Pub tales — By on December 5, 2009 at 10:19 am

When you hear about prohibition (in the USA during 1920-1933 alcohol was illegal) , people tend to glamorize how the sneaky partiers were always one step ahead of Johnny Law.  You hear about the glamorous secret parties, the underground tunnels between establishments, and the bathtub homebrewers.  It was a time where the little guy thumbed his nose at the law.  Unfortunately it was not all fun and games.  Prohibition was serious business.

The Italian Job

My great-grandfather, Louis Circo, was a poor Italian worker living with his family in Garcia Plaza (the tent city near Trinidad, Colorado).  He had worked in the coal mines, but at the time he was out of work.  Like so many others, he was desperate to make ends meet for his family.  Circo was approached by another Italian man for a “job”.  This story almost sounds like something out of a Godfather movie.

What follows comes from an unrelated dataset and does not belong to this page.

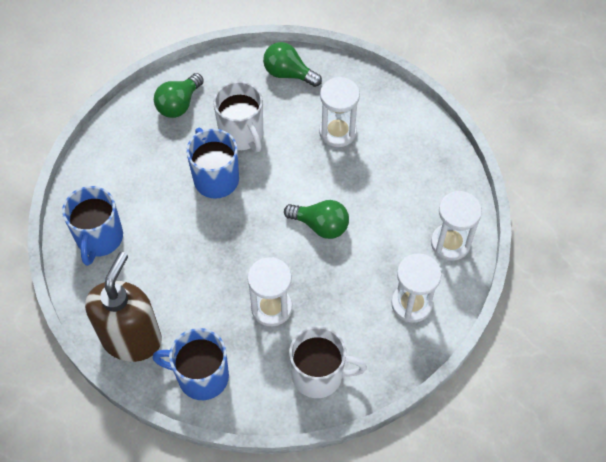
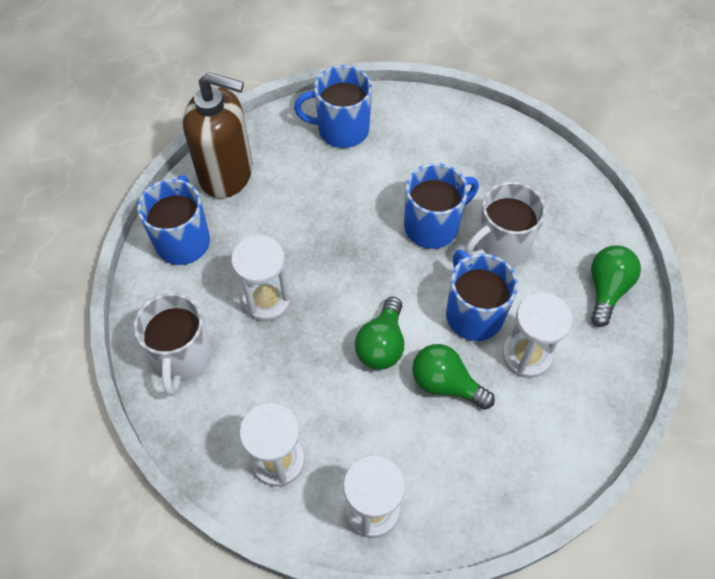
camera: 85 degrees right, 0 degrees up
green light bulb [154,73,204,118] -> green light bulb moved to [412,344,495,410]
none -> blue mug [446,250,518,341]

Louis Circo didn’t tell his family what he was doing.  My great-grandmother Josephine knew something was up, because men would come to the door and my great-grandfather would leave with them.  Josephine did not like the men and could tell they were up to no good.  She wasn’t happy about the situation, but stayed quiet.

My great-grandfather was going up into the foothills to make bootleg whiskey.  To this day, no one in the family knows exactly how the transactions went.  We know there was one man who was the contact, and two other men who were not seen.  The trio and Louis Circo were making bootleg whiskey in the foothills, but we’re not sure who was buying it.  It was most likely the local underground bars in the neighboring towns or possibly organized crime.  One day while travelling to the foothills, the bootlegging business did not go as planned.

The Aftermath

My family thinks Louis Circo was sold out to protect a bigger operation.  He might have just been unlucky.  It’s a piece of the story we will never know.  For some reason, the police followed him to the whiskey site.  He was the only person arrested, and the only person of the group convicted of illegal bootlegging.  Louis Circo spent six months in Canon City Penitentiary.

Naturally my great-grandmother was very upset and horribly humiliated.  She was left to fend for herself during the depression with three children.  She stayed with my great-grandfather, because no one divorced back then.  My grandmother remembers going with her brother and sister to visit her father once a week while he was in prison.

When Louis Circo got home, things changed.  He stayed at home and did the cooking and caring for the kids.  My great-grandmother would work all day because it’s hard for ex-cons to find work, especially during this harsh period of American history.  When she came home she would leave soon after.  Their marriage didn’t end in divorce, but for all concerned it was over.  The crime, the shame of the arrest and prison, and prohibition wrecked the family.

prohibition

I can’t say he would not have run afoul with the law if prohibition did not happen, the times were hard.  Prohibition provided the situation, and Louis Circo made a poor choice.  I can see how the seriousness of the crime could be trivialized when the amendment banned alcohol.  I do not believe I would give up homebrewing, especially since I’ve brewed for so many years.  It is hard to think of alcohol as a crime.

When you raise a glass today, celebrate your right to a drink.  Also remember the lives Prohibition harmed because someone thought to cure a headache with decapitation.  The right to drink is a serious right, so make sure no one takes it from you ever again.